Ausdauernder war da die „Büchergilde Gutenberg“: 1951 bot sie ihren 54.757 Mitgliedern bereits l00 Titel zur Auswahl an. Besonders verdienstvoll war die Buchgemeinschaft bei der Förderung österreichischer Literatur mit der Reihe „Gildenbibliothek österreichischer Autoren“. Stefan Zweigs Erinnerungen eines Europäers „Die Welt von Gestern“ erschienen zum Beispiel 1952. Aber auch mit Jack London oder Ernest Hemingway machte die Büchergilde nach dem Krieg ihre Mitglieder vertraut. Hemingways „Wem die Stunde schlägt“ erschien zum Beispiel 1949. Ab 1950 eroberten dann die ro-ro-ro -Taschenbücher des deutschen Rowohlt-Verlages den Markt – monatlich mit einem verlockend großen Angebot an Titeln.


Die Nachkriegsjahre werden uns ja heute vor allem als Phase dumpfer Verdrängung geschildert.

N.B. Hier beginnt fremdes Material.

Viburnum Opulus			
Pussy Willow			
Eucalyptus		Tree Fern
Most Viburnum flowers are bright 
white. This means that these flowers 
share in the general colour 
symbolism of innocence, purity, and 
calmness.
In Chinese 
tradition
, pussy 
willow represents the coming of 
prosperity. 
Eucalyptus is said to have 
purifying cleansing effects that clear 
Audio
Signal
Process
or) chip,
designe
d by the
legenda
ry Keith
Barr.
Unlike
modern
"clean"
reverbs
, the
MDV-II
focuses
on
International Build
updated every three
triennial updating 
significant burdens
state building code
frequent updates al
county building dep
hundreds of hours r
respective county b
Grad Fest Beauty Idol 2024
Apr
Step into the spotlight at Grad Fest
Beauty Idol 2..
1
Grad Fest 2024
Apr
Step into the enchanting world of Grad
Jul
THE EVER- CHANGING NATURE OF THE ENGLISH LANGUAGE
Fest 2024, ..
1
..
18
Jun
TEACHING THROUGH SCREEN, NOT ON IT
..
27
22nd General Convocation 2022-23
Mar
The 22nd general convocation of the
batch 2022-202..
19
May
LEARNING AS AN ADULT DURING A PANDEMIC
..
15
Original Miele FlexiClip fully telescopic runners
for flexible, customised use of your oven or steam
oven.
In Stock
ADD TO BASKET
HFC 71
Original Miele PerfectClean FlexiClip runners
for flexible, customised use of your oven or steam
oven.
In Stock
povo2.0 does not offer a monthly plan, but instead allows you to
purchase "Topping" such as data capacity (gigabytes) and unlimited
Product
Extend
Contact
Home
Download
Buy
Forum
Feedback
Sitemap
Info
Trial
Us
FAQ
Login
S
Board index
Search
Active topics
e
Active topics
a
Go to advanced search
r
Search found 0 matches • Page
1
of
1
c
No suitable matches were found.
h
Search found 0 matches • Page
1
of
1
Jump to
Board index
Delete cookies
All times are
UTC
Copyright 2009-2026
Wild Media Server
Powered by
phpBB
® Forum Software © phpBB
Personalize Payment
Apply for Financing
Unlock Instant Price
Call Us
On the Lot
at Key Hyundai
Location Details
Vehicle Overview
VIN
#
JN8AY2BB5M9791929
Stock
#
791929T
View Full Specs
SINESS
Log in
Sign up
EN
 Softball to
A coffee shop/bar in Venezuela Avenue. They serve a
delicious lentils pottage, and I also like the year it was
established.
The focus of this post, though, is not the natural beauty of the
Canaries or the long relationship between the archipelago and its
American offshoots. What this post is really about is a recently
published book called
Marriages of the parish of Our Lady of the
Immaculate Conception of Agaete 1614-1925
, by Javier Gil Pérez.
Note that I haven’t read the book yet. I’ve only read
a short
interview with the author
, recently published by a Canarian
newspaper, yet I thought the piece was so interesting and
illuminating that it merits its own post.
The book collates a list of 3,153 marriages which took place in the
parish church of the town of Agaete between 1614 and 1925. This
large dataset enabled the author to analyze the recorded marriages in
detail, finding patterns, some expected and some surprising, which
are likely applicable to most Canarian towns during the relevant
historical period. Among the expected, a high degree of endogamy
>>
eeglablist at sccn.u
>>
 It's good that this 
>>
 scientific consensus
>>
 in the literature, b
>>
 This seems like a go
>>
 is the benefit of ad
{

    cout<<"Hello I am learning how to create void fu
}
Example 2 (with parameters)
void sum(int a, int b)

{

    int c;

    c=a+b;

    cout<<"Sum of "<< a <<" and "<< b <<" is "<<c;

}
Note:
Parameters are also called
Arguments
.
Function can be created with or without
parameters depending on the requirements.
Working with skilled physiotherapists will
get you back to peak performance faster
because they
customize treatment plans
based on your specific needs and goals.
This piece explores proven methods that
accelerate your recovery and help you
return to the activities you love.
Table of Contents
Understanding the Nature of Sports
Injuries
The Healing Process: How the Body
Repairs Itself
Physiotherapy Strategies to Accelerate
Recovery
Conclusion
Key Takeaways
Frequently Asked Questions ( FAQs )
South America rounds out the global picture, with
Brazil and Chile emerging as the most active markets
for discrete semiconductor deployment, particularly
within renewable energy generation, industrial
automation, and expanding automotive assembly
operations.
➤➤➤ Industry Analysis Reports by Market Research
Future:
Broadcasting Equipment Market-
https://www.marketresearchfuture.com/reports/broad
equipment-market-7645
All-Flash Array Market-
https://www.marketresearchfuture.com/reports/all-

Für mich und viele meiner Generation bedeuteten sie eine hoffnungsvolle Ära des Aufbruchs. Der geistige Nachholbedarf war groß und Bücher wirkten in dieser Umbruchsphase auch als eine Art Hirn-Desinfektion nach der langdauernden Vergiftung durch die NS-Propaganda.
Richtig mit DDT desinfiziert wurde ich eines Tages von einem amerikanischen Soldaten auf der Linzer Nibelungenbrücke. Ich hatte mir in einem Kino in Urfahr, das in der sowjetischen Zone lag, einen russischen Film angeschaut, „Panzerkreuzer Potemkin.“ Aber diesmal genügte bei der Rückkehr nach Linz nicht das Vorzeigen des Identitätsausweises mit seiner bestimmten Anzahl von Stempeln, nein: Mit einer Art Pumpe, die mir für diesen Zweck unangemessen groß schien, wurde mir DDT-Pulver hinten beim Kragen hinein auf den Rücken geblasen…


Das war ein symbolischer Akt: Der kalte Krieg hatte begonnen.